WORK TO BE COMPLETED: Can you update the entries below so that "Спорт" becomes "Фитнес", with everything else unchanged and the pictures left out?
/---
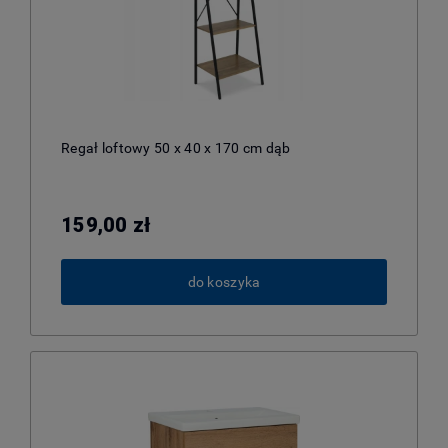
Regał loftowy 50 x 40 x 170 cm dąb
159,00 zł
do koszyka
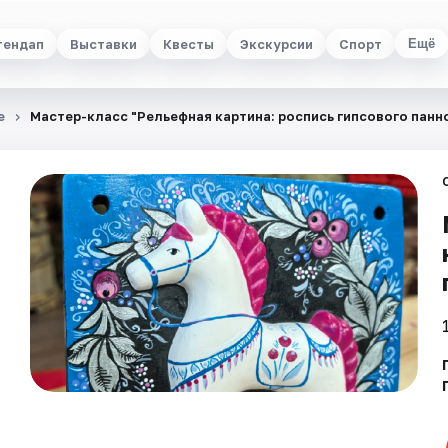
тендап
Выставки
Квесты
Экскурсии
Спорт
Ещё
е
Мастер-класс "Рельефная картина: роспись гипсового панн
\---
ANSWER FOR THIS EXERCISE:
Regał loftowy 50 x 40 x 170 cm dąb
159,00 zł
do koszyka
тендап
Выставки
Квесты
Экскурсии
Фитнес
Ещё
е
Мастер-класс "Рельефная картина: роспись гипсового панн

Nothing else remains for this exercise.